Another promising application is pipeline welding; FSW requires just 10% of the manpower used for conventional welding, according to Steel. However, few industrial codes, such as the API 1104 specification for girth welds on pipelines, cover the process, so suppliers and oil and gas companies are working on FSW specs. While the cost/benefit ratio for pipeline welding is low for FSW in flat, easily accessible areas, it increases considerably for hard-to-access areas such as parts of Brazil or the Arctic, he added. And, since it requires much less equipment than conventional welding, FSW has less impact on the pipeline right-of-way—an important consideration in environmentally sensitive areas.

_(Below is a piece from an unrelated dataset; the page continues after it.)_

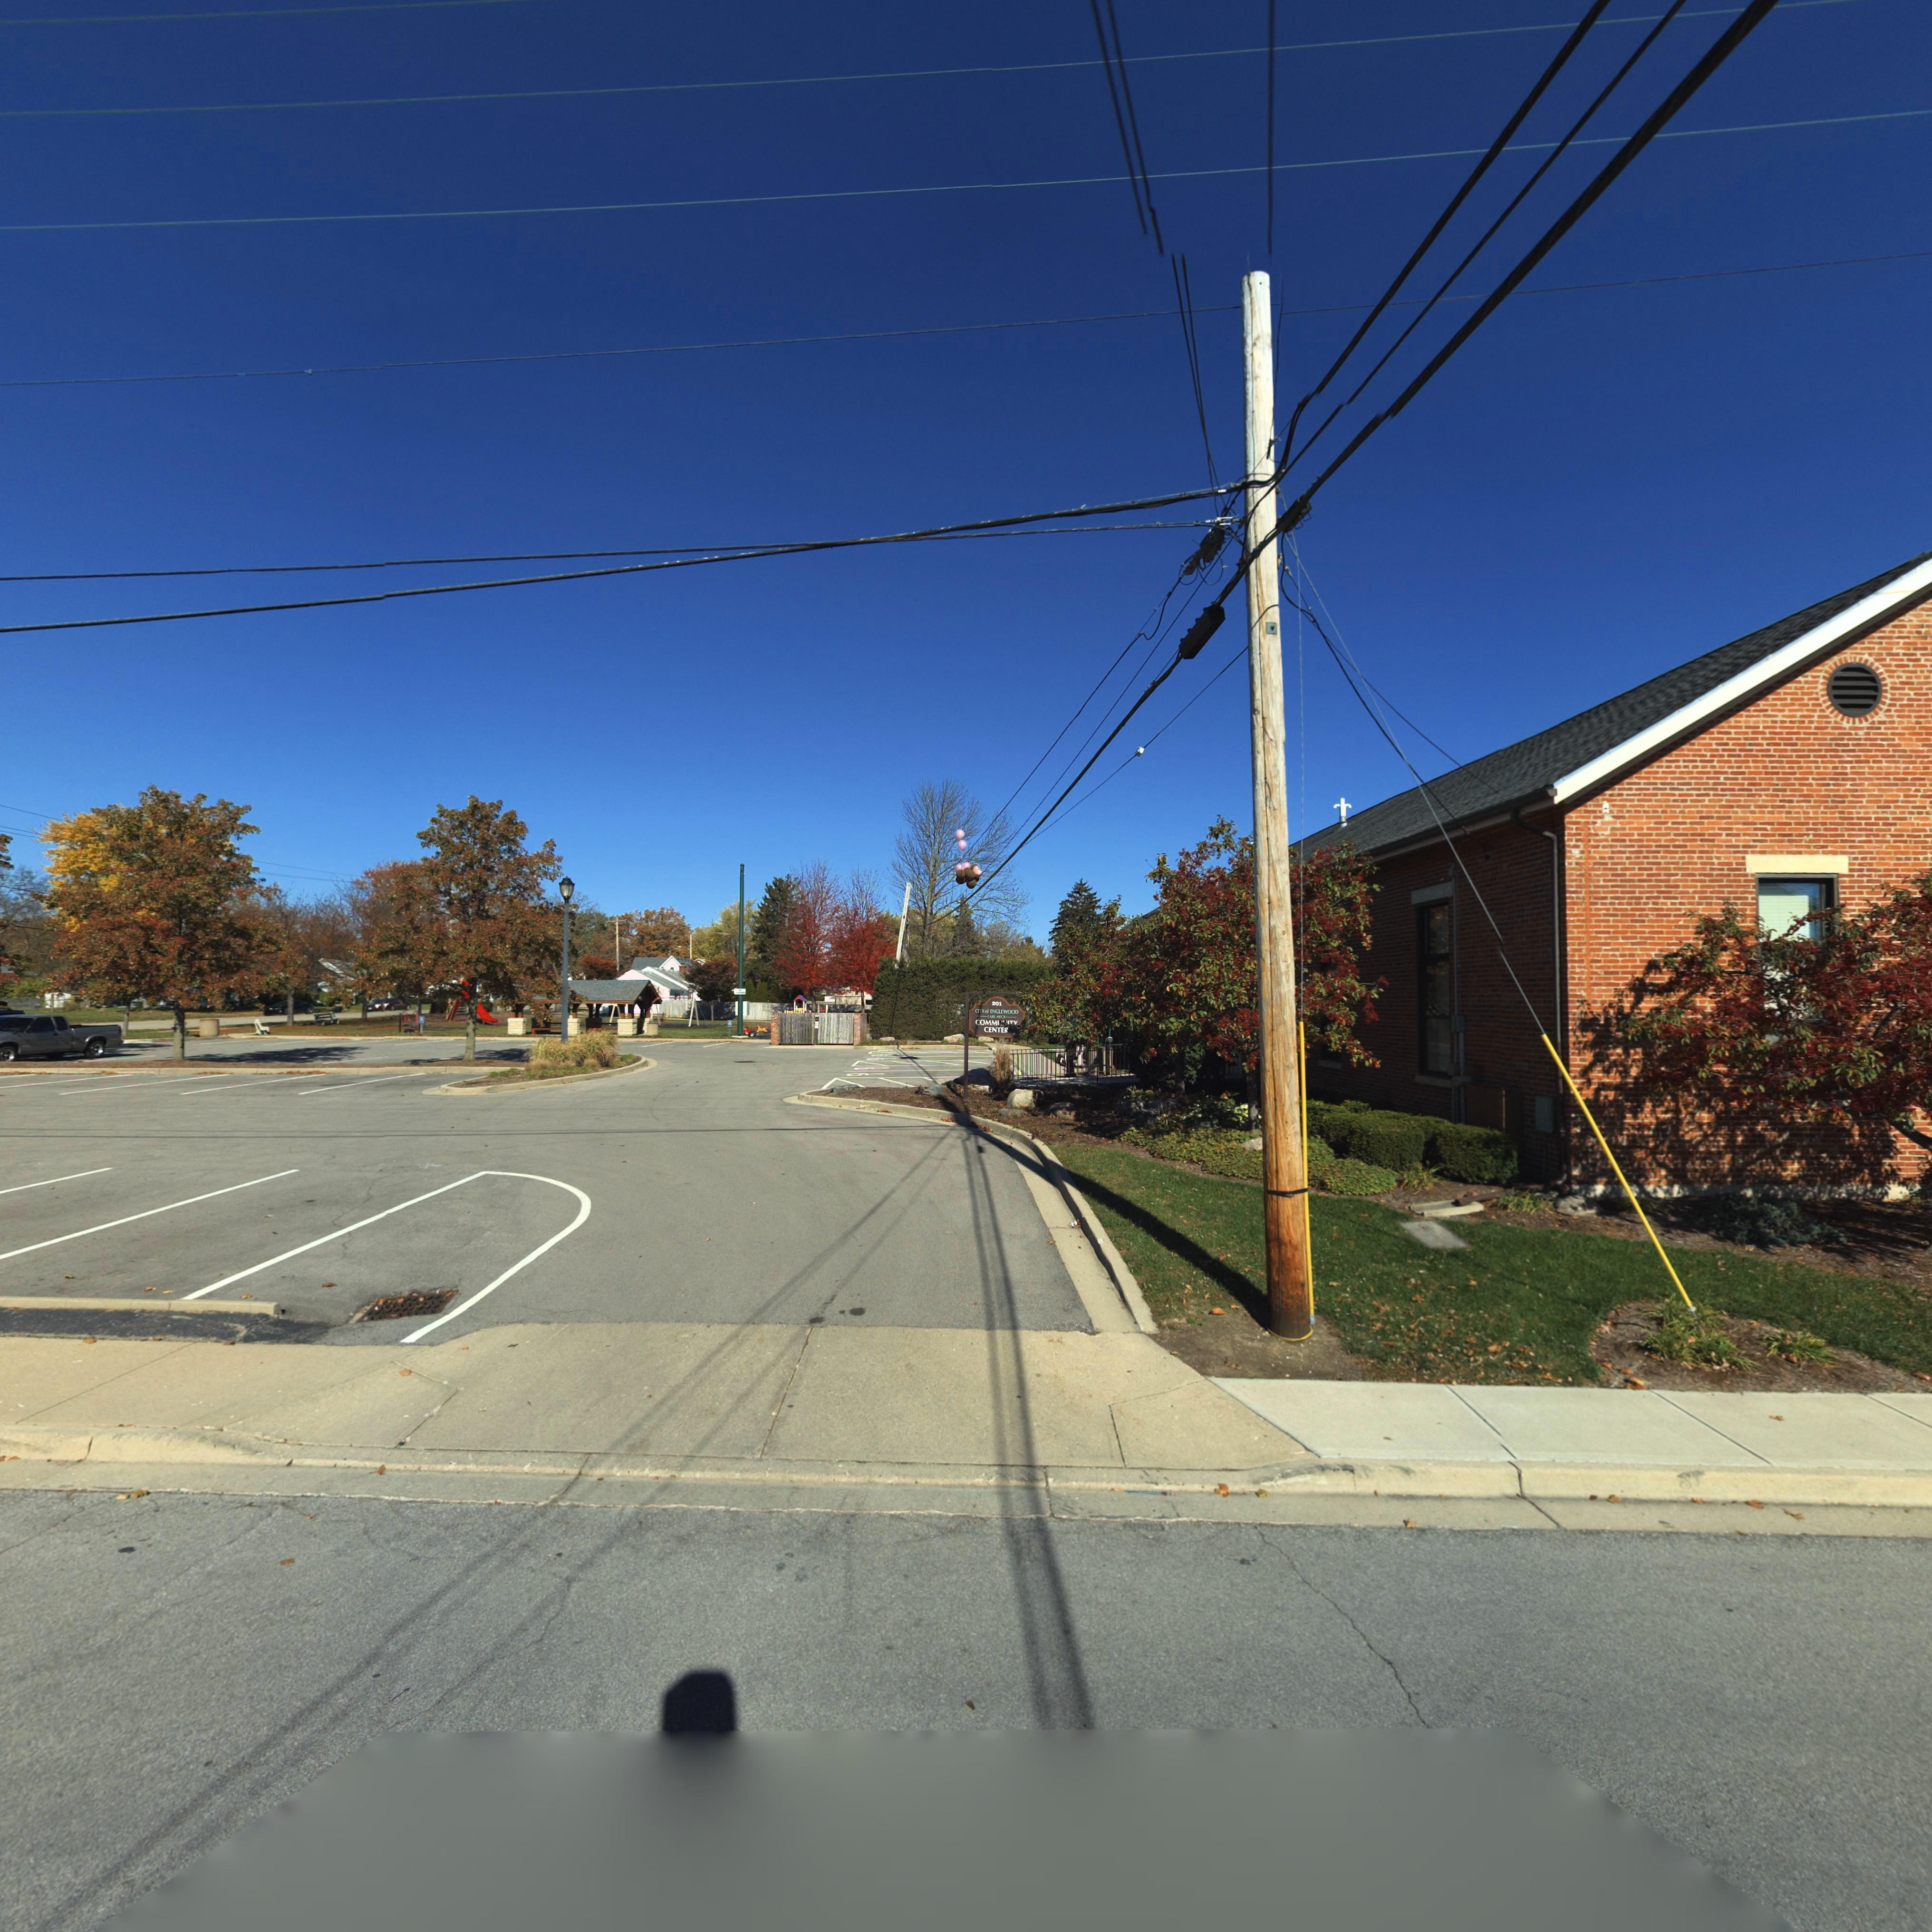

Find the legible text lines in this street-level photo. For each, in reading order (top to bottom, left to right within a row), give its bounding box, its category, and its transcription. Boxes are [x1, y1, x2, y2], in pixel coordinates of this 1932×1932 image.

[991, 1001, 1002, 1007] StreetNumber: 201
[974, 1008, 1019, 1014] None: CITY of ENGLEWOOD
[975, 1018, 1014, 1027] None: COMM*NIT
[983, 1025, 1009, 1034] None: CENTER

FSW is also growing in automotive as more companies move to aluminum from steel for lightweighting and encounter more dissimilar material joining, according to Coldwater’s Barry. For example, the company’s SpotMeld process uses a three-piece tool with a non-rotating clamp ring, a rotating sleeve and a rotating pin tool, and is based on refill friction stir spot weld (RFSSW) technology (see diagram).
“We are working with an electronics company to join thin-sheet aluminum and stainless using SpotMeld, and there is interest from companies in the electric vehicle market that are using aluminum and magnesium,” said Barry.
SpotMeld is being tested in production environments and includes a cleaning station and quick-change station where the tool can be changed automatically while production continues, according to James Schweiterman, project manager/mechanical engineer for Coldwater. “Our process doesn’t leave a hole, offers limited marking on the back side of the weld, and we can process tougher-to-weld material such as 2000 and 7000 series aluminums,” he said.
With multiple new applications, interest in friction welding is growing. And, as applications change, its advantages become clearer. As MegaStir’s Russell said, “The easy oil is gone. Drillers are having to go deeper and hotter, and with the materials they are using, conventional welding can’t get the job one. Friction welding can.”